Extracted records:
──────────

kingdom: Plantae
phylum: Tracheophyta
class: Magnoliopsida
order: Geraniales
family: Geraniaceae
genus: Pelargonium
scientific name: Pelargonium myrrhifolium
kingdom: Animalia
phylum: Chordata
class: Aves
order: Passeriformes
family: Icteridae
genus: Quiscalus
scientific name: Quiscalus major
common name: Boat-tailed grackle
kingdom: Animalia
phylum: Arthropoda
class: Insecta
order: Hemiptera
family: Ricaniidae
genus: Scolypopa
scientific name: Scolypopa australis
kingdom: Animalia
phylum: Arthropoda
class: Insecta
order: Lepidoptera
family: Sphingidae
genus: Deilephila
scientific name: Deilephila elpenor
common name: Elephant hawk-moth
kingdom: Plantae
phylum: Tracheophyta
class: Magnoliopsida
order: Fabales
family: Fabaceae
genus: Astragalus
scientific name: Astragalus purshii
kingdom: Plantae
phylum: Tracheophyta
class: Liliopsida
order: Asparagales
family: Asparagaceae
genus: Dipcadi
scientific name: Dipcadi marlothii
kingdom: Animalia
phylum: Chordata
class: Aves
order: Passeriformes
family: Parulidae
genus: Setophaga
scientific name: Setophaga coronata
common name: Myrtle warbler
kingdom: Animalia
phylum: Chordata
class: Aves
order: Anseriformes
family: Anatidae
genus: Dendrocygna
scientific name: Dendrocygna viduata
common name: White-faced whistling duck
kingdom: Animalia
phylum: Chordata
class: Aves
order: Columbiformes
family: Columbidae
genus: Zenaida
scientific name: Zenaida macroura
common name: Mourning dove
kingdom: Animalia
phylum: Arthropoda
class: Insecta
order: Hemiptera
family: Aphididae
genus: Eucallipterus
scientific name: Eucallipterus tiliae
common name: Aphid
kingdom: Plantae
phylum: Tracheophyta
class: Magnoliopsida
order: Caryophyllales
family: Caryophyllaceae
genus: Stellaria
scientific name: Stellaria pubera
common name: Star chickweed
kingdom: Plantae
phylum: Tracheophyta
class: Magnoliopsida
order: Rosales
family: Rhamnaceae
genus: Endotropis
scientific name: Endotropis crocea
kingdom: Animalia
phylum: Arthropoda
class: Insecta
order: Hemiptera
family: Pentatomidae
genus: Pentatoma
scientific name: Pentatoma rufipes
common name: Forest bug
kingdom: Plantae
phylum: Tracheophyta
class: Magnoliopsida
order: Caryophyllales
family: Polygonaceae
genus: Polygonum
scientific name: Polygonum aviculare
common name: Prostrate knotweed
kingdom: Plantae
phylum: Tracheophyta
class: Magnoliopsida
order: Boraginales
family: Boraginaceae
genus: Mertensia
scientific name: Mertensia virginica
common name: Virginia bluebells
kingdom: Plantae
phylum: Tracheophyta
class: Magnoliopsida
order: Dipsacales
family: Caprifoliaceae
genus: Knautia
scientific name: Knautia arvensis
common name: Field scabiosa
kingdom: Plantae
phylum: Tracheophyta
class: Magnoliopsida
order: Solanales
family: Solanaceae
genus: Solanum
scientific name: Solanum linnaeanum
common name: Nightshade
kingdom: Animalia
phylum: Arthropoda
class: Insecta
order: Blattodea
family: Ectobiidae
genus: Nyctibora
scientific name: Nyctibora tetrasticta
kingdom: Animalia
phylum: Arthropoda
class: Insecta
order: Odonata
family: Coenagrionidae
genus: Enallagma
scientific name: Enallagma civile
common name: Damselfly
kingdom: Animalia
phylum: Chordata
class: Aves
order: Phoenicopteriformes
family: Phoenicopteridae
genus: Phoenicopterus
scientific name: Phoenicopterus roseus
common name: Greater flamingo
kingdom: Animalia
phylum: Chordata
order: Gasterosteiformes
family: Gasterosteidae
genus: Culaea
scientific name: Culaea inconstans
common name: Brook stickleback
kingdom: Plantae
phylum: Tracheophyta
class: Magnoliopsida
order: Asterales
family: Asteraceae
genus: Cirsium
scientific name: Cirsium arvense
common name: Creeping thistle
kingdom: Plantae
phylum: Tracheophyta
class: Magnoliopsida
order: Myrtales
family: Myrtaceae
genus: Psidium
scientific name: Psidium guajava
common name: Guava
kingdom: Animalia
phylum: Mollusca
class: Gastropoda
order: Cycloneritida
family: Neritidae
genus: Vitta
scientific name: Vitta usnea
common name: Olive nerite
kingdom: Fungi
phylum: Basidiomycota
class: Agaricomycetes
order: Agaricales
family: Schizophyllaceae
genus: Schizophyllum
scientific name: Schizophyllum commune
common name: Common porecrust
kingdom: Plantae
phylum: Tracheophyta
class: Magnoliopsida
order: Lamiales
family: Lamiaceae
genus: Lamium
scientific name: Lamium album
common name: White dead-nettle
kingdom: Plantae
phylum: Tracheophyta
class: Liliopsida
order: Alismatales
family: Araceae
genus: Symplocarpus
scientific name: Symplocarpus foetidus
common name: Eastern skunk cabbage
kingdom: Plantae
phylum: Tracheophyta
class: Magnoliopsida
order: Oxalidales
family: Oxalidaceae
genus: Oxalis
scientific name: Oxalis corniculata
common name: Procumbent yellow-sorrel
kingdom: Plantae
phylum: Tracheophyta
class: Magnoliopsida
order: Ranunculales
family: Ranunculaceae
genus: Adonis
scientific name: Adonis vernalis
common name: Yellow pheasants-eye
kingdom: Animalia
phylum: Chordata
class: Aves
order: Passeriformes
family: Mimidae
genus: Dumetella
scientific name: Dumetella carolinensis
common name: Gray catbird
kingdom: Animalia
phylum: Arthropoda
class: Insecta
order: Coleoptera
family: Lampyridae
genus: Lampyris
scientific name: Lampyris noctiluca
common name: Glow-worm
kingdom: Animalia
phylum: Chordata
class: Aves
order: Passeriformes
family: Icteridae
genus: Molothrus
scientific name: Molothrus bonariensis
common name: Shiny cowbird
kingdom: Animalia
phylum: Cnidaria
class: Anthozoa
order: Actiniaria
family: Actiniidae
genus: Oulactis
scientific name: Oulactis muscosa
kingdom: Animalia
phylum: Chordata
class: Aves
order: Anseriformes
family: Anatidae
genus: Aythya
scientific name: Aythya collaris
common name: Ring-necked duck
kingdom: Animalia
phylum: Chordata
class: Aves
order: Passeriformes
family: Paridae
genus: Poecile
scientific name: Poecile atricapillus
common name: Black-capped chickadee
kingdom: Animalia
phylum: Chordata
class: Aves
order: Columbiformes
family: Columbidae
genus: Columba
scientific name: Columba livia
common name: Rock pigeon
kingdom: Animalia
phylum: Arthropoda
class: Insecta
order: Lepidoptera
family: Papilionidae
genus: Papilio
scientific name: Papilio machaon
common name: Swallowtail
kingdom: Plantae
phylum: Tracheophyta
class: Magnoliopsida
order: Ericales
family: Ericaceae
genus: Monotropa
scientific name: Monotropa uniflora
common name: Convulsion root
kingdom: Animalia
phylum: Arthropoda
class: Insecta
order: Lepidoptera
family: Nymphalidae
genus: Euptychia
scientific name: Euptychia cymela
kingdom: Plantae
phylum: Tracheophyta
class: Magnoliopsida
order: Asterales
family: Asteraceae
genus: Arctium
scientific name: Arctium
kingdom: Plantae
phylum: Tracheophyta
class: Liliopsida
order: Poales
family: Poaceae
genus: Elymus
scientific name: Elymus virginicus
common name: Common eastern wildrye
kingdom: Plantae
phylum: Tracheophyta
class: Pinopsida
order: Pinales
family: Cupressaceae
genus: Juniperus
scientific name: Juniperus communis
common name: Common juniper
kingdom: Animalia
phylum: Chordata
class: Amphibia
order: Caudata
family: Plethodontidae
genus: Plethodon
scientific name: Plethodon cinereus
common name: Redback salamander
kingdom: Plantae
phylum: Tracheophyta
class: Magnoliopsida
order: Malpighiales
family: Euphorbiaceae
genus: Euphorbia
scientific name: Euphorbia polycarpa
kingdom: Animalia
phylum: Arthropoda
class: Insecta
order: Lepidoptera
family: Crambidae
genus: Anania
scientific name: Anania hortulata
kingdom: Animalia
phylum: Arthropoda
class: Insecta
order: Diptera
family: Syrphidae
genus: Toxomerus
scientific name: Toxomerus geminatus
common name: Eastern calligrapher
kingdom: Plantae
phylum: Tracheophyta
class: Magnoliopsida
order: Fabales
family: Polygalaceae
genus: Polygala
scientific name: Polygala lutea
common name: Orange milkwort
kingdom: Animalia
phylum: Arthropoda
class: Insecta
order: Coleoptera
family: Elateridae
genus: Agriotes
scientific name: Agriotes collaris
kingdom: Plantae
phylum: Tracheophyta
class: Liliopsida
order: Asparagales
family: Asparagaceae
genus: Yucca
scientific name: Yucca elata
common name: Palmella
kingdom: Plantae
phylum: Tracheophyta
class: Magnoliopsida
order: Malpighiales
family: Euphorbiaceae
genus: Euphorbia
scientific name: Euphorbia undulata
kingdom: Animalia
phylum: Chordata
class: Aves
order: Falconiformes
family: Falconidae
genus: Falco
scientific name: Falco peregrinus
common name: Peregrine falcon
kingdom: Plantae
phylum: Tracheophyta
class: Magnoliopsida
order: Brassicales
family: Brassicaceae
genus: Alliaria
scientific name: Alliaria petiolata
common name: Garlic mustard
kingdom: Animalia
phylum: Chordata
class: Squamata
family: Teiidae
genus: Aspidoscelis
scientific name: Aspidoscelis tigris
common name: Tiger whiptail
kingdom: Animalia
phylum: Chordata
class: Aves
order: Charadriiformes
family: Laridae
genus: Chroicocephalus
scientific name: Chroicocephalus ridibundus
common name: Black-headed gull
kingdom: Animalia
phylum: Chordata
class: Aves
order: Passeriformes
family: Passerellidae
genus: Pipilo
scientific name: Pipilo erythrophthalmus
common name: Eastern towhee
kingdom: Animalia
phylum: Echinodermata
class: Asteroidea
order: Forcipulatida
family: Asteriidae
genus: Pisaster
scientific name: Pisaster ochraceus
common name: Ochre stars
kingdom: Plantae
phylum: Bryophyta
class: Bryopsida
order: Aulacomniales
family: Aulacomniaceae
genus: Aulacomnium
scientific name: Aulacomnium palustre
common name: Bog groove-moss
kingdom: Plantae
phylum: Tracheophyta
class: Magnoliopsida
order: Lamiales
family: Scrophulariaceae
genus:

──────────

**What to do**
Arrange the lines above, from the line containing "scientific name: Pipilo erythrophthalmus" through the end of the items, as a numbered list with blank lines omitted.

**Full solution**
1. scientific name: Pipilo erythrophthalmus
2. common name: Eastern towhee
3. kingdom: Animalia
4. phylum: Echinodermata
5. class: Asteroidea
6. order: Forcipulatida
7. family: Asteriidae
8. genus: Pisaster
9. scientific name: Pisaster ochraceus
10. common name: Ochre stars
11. kingdom: Plantae
12. phylum: Bryophyta
13. class: Bryopsida
14. order: Aulacomniales
15. family: Aulacomniaceae
16. genus: Aulacomnium
17. scientific name: Aulacomnium palustre
18. common name: Bog groove-moss
19. kingdom: Plantae
20. phylum: Tracheophyta
21. class: Magnoliopsida
22. order: Lamiales
23. family: Scrophulariaceae
24. genus:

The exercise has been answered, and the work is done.